Metadata connection is also a resource so that the metadata database can be queried directly without us writing our own query services.

Domain Implementation

Templates can be developed to make setting up a new domain relatively simple. Templated capabilities may include:

  • A document database for storing metadata
  • Harvesting functions for metadata from a variety of standard file formats (e.g. netcdf, grib)
  • Ingest workflow (e.g. Prefect template) and extensible services
  • Configurable API services
  • Messaging exchange publish/subscribe mechanisms
  • Infrastructure provisioning
  • Configuration tools

Domain Registry

The domain registry is a stateful component that tracks each of the domains in the system. Domains are responsible for their own registration, and in return the domain registry monitors the health of domains and reports any problems. Once registered, domain functions are available to consumers.

Message Broker

The message broker is the controller for sending and receiving events throughout the system, as described in the Event Messaging section. The broker can host many exchanges (channels where messages are sent and received).
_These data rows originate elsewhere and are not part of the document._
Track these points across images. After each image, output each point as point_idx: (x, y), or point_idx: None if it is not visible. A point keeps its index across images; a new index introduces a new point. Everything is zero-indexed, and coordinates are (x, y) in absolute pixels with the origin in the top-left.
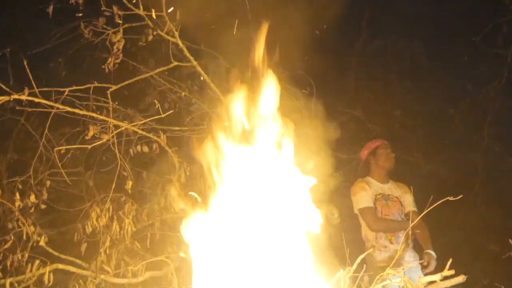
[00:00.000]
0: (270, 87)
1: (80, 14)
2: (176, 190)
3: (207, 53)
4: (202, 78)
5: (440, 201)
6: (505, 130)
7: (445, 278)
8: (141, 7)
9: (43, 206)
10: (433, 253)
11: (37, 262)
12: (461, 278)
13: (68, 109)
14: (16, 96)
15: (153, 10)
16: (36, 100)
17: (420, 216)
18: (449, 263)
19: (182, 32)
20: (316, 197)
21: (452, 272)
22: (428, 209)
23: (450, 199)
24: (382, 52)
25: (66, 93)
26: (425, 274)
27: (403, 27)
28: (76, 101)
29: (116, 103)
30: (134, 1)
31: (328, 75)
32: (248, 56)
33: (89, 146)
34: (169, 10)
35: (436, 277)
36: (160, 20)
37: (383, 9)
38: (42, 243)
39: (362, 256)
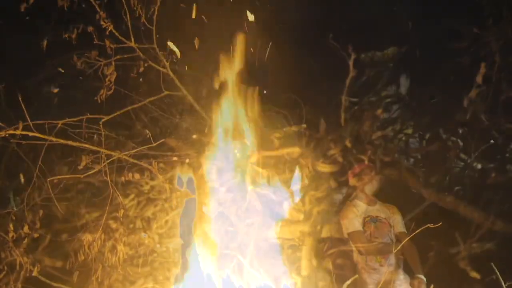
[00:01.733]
0: None
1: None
2: None
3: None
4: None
5: (422, 228)
6: (490, 146)
7: None
8: (132, 39)
9: (36, 235)
10: (423, 277)
11: None
12: None
13: (62, 141)
14: (11, 131)
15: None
16: (31, 134)
17: (407, 239)
18: None
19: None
20: None
21: None
22: (414, 233)
23: (431, 226)
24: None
25: (59, 125)
26: None
27: (388, 46)
28: (68, 129)
29: (108, 129)
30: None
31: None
32: None
33: (82, 176)
34: None
35: None
36: (152, 49)
37: (367, 31)
38: (35, 273)
39: (348, 282)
  • Ingest: Describes new data files available to be ingested into the appropriate domain
  • Domain: Each domain creates a new exchange for sending and receiving of its own messages.

Within an exchange, messages can be differentiated by Topic.

Events

The system is event-driven. The purpose the messaging exchange is to publish state change events to external consumers.

The following events are required to be implemented:

  • New metadata (JSON string of new metadata)
  • Data Product
  • Log events

These events will be listened to by additional services such as a metadata aggregation service.